*** MATERIAL SHOWN ***
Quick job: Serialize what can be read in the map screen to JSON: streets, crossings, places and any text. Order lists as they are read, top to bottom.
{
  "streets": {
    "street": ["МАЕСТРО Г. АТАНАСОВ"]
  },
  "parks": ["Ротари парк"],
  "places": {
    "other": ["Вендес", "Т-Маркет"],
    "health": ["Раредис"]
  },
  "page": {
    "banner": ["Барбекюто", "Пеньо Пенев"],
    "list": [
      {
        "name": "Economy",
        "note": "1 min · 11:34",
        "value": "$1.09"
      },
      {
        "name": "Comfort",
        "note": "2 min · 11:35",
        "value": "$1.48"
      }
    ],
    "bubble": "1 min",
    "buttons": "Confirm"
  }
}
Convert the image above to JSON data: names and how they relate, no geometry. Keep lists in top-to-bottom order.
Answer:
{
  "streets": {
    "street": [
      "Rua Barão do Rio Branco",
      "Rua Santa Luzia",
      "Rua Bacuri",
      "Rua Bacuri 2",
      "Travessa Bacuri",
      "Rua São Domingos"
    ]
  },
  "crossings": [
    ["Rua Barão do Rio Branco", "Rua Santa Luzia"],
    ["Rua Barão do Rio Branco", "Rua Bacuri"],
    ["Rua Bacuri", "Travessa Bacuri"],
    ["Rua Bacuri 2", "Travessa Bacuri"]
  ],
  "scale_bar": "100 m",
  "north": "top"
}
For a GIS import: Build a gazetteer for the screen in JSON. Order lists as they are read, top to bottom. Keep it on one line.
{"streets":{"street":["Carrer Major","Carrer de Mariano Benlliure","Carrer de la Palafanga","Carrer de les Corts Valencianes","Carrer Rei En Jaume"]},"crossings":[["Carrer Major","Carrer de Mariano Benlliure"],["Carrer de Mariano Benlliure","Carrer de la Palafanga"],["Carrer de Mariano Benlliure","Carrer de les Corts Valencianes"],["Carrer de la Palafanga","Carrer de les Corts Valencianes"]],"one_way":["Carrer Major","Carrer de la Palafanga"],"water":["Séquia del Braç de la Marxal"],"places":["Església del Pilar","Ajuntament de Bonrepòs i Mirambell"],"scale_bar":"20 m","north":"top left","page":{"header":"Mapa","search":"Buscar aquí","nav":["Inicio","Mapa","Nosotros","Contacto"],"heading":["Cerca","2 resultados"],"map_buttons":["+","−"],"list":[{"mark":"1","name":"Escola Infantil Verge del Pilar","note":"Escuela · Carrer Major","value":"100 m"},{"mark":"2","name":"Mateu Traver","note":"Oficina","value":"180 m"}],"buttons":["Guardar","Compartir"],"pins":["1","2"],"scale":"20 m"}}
***
#### [INSTRUCTIONS TO FOLLOW]
Write the records out once more, exactly as shown.

#### [EXERCISE RESULT]
Quick job: Serialize what can be read in the map screen to JSON: streets, crossings, places and any text. Order lists as they are read, top to bottom.
{
  "streets": {
    "street": ["МАЕСТРО Г. АТАНАСОВ"]
  },
  "parks": ["Ротари парк"],
  "places": {
    "other": ["Вендес", "Т-Маркет"],
    "health": ["Раредис"]
  },
  "page": {
    "banner": ["Барбекюто", "Пеньо Пенев"],
    "list": [
      {
        "name": "Economy",
        "note": "1 min · 11:34",
        "value": "$1.09"
      },
      {
        "name": "Comfort",
        "note": "2 min · 11:35",
        "value": "$1.48"
      }
    ],
    "bubble": "1 min",
    "buttons": "Confirm"
  }
}
Convert the image above to JSON data: names and how they relate, no geometry. Keep lists in top-to-bottom order.
Answer:
{
  "streets": {
    "street": [
      "Rua Barão do Rio Branco",
      "Rua Santa Luzia",
      "Rua Bacuri",
      "Rua Bacuri 2",
      "Travessa Bacuri",
      "Rua São Domingos"
    ]
  },
  "crossings": [
    ["Rua Barão do Rio Branco", "Rua Santa Luzia"],
    ["Rua Barão do Rio Branco", "Rua Bacuri"],
    ["Rua Bacuri", "Travessa Bacuri"],
    ["Rua Bacuri 2", "Travessa Bacuri"]
  ],
  "scale_bar": "100 m",
  "north": "top"
}
For a GIS import: Build a gazetteer for the screen in JSON. Order lists as they are read, top to bottom. Keep it on one line.
{"streets":{"street":["Carrer Major","Carrer de Mariano Benlliure","Carrer de la Palafanga","Carrer de les Corts Valencianes","Carrer Rei En Jaume"]},"crossings":[["Carrer Major","Carrer de Mariano Benlliure"],["Carrer de Mariano Benlliure","Carrer de la Palafanga"],["Carrer de Mariano Benlliure","Carrer de les Corts Valencianes"],["Carrer de la Palafanga","Carrer de les Corts Valencianes"]],"one_way":["Carrer Major","Carrer de la Palafanga"],"water":["Séquia del Braç de la Marxal"],"places":["Església del Pilar","Ajuntament de Bonrepòs i Mirambell"],"scale_bar":"20 m","north":"top left","page":{"header":"Mapa","search":"Buscar aquí","nav":["Inicio","Mapa","Nosotros","Contacto"],"heading":["Cerca","2 resultados"],"map_buttons":["+","−"],"list":[{"mark":"1","name":"Escola Infantil Verge del Pilar","note":"Escuela · Carrer Major","value":"100 m"},{"mark":"2","name":"Mateu Traver","note":"Oficina","value":"180 m"}],"buttons":["Guardar","Compartir"],"pins":["1","2"],"scale":"20 m"}}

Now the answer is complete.